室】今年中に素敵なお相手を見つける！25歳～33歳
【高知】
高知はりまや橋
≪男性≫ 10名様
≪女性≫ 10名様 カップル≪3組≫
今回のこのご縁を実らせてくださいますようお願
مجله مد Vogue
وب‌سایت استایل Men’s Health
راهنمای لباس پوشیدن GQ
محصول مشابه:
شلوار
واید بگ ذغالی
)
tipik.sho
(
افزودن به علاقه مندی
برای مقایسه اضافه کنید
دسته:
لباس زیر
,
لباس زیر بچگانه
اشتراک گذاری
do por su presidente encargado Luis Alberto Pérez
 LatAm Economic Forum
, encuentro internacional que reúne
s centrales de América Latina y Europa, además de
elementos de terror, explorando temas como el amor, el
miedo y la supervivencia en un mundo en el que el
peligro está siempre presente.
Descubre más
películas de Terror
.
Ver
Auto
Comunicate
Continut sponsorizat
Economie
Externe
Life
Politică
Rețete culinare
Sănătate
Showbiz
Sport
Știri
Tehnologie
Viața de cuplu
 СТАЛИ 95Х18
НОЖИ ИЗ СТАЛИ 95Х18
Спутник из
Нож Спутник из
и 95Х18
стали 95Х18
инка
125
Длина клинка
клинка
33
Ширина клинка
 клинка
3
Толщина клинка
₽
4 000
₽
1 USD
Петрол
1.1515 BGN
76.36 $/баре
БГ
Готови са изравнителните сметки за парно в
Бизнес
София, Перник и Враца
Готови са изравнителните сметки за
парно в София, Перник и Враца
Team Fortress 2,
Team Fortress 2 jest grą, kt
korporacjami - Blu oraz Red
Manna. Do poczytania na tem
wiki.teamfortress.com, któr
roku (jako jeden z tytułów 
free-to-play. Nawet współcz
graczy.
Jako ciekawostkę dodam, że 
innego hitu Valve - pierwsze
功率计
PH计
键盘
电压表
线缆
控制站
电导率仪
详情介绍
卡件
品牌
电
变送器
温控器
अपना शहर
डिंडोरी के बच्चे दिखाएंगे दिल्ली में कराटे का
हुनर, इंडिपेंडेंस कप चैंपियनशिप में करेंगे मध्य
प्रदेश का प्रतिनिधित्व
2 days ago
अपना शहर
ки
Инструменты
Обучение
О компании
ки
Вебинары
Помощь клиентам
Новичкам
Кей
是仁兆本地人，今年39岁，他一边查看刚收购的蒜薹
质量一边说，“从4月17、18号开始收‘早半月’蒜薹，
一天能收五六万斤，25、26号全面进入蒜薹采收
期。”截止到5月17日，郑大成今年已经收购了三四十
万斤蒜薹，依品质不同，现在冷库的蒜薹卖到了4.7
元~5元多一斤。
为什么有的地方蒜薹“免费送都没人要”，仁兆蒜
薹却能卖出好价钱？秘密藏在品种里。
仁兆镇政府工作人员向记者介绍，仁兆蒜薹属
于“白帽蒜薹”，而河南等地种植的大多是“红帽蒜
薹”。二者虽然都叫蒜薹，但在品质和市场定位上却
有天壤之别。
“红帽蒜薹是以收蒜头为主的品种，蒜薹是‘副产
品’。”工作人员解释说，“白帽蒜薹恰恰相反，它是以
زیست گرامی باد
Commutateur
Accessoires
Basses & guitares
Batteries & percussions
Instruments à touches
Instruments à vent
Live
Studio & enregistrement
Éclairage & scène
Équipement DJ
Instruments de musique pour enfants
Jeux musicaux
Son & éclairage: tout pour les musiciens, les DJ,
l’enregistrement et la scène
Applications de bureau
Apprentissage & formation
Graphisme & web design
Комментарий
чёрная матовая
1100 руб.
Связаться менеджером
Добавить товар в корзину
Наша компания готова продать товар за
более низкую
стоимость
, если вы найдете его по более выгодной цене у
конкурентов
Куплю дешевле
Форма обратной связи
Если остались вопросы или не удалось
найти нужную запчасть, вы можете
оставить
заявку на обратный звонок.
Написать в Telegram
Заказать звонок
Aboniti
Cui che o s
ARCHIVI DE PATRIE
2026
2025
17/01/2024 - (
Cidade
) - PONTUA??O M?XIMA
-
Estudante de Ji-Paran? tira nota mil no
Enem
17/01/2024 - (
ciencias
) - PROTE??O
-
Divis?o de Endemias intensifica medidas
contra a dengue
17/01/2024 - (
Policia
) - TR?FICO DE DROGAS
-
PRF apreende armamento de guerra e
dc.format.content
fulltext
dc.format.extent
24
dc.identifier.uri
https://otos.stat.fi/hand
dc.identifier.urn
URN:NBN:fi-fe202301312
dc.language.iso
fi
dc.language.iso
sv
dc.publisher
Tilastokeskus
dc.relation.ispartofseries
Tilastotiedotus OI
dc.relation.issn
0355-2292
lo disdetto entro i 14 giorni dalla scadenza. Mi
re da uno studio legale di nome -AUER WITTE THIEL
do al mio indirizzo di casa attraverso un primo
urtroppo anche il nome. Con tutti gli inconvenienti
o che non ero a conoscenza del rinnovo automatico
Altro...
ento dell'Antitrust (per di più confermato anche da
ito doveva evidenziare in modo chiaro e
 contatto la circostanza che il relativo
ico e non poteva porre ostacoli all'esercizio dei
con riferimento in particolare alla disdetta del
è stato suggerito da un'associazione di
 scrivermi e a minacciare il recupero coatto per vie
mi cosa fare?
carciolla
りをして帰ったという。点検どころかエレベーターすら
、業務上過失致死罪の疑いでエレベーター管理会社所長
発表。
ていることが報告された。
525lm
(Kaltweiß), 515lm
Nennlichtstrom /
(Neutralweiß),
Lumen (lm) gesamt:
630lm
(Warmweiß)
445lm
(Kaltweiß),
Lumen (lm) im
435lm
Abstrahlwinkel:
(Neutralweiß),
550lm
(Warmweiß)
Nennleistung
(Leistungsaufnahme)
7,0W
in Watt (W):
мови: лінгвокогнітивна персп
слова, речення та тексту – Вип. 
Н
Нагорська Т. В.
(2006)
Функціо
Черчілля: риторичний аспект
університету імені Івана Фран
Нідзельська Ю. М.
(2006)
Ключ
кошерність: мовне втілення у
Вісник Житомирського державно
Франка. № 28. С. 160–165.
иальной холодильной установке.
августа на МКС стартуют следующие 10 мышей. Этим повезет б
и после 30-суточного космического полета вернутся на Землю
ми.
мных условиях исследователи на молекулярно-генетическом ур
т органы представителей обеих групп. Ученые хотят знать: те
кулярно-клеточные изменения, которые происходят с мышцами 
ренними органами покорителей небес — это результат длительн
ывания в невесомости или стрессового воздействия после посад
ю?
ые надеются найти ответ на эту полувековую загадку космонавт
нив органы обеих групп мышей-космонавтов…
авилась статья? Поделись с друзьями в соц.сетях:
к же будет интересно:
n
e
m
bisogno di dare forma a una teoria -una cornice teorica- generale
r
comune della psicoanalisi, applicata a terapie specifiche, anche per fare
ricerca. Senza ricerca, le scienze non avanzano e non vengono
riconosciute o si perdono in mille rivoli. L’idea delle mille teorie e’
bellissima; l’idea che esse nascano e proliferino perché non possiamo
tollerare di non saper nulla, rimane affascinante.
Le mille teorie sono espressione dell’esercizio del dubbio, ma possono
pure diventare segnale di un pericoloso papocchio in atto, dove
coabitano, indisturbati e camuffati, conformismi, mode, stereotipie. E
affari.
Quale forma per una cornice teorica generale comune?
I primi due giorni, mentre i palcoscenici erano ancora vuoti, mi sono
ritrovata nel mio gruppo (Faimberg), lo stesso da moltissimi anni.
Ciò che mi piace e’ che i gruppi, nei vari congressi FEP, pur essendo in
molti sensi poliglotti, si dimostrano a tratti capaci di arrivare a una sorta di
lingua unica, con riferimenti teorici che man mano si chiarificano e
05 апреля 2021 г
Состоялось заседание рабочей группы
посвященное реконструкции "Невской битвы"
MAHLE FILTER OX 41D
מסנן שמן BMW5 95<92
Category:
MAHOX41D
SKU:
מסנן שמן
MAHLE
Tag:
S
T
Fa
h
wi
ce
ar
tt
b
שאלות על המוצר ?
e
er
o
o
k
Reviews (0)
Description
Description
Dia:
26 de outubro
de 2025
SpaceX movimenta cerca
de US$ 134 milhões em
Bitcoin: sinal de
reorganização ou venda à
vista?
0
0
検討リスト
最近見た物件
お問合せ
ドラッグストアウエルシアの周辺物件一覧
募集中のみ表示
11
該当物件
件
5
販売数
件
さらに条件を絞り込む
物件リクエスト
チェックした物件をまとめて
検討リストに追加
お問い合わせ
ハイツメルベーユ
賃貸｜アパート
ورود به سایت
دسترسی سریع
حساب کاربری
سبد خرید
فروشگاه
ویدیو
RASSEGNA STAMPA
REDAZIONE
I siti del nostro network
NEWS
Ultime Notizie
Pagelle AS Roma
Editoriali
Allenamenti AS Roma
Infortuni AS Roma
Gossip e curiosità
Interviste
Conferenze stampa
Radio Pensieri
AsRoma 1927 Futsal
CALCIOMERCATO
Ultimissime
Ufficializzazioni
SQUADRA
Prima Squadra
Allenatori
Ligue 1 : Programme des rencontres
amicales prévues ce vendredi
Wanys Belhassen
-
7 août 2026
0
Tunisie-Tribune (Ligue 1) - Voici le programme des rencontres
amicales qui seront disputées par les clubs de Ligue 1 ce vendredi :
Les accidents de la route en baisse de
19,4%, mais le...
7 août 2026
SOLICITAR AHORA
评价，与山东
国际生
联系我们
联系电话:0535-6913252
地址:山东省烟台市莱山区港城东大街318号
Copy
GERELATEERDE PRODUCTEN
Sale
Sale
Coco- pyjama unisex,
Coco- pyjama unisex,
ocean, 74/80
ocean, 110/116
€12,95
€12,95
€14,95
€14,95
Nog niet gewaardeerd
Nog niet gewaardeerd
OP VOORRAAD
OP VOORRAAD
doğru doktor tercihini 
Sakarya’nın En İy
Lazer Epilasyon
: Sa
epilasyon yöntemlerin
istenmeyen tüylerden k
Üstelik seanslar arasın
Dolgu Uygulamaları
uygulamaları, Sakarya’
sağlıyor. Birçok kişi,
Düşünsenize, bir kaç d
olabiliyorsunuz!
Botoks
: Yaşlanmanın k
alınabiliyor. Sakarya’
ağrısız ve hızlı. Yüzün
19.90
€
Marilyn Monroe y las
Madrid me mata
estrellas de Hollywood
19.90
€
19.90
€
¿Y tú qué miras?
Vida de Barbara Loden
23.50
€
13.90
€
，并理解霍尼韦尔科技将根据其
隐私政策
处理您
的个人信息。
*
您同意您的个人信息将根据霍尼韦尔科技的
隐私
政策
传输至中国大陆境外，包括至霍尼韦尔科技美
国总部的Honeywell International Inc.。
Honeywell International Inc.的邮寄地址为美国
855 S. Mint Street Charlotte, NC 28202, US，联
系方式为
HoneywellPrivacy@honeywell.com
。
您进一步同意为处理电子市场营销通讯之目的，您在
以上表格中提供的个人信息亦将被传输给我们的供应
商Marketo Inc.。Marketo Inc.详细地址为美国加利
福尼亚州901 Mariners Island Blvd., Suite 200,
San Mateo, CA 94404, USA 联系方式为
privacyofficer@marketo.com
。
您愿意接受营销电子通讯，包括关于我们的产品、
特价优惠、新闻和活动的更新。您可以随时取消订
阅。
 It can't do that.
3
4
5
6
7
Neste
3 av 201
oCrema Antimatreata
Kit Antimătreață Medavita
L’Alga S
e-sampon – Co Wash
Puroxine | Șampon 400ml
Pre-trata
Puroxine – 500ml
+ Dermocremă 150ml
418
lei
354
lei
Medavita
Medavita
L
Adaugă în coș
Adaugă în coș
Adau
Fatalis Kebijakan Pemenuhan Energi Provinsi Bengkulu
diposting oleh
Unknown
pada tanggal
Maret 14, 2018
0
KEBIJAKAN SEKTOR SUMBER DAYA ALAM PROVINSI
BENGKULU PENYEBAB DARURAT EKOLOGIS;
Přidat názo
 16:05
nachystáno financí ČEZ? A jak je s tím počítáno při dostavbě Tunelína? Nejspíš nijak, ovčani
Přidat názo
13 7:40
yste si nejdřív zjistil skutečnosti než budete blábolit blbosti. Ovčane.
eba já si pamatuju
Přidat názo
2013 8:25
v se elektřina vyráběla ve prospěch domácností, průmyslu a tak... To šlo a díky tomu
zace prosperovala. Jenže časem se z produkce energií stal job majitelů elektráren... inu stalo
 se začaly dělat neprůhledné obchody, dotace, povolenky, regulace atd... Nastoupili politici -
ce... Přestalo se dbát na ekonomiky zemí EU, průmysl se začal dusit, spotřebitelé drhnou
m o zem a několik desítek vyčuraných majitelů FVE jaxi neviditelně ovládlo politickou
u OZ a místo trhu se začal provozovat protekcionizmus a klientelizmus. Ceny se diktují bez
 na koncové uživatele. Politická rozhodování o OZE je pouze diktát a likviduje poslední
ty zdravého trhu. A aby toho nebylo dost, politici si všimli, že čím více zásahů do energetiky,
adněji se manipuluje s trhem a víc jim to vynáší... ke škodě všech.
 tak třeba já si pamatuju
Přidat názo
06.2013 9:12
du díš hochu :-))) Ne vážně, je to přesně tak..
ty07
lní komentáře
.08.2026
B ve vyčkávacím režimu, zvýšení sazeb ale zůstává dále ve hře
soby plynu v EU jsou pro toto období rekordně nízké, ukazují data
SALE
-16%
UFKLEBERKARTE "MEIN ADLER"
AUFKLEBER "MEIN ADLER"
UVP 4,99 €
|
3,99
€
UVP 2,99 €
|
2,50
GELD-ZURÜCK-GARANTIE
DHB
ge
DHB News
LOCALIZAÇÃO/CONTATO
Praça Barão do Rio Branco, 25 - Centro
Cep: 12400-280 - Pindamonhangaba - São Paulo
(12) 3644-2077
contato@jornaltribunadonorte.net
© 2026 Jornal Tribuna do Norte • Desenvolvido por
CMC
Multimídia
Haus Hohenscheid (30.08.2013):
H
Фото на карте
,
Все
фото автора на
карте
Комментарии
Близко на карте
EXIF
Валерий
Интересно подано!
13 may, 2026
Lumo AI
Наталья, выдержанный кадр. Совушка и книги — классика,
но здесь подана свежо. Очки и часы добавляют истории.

[What to do] Extract from the listing above the lines between the line containing "برای مقایسه اضافه کنید" and the line containing "s centrales de", keeping both of those lines. Output nothing else.

[Written answer]
برای مقایسه اضافه کنید
دسته:
لباس زیر
,
لباس زیر بچگانه
اشتراک گذاری
do por su presidente encargado Luis Alberto Pérez
 LatAm Economic Forum
, encuentro internacional que reúne
s centrales de América Latina y Europa, además de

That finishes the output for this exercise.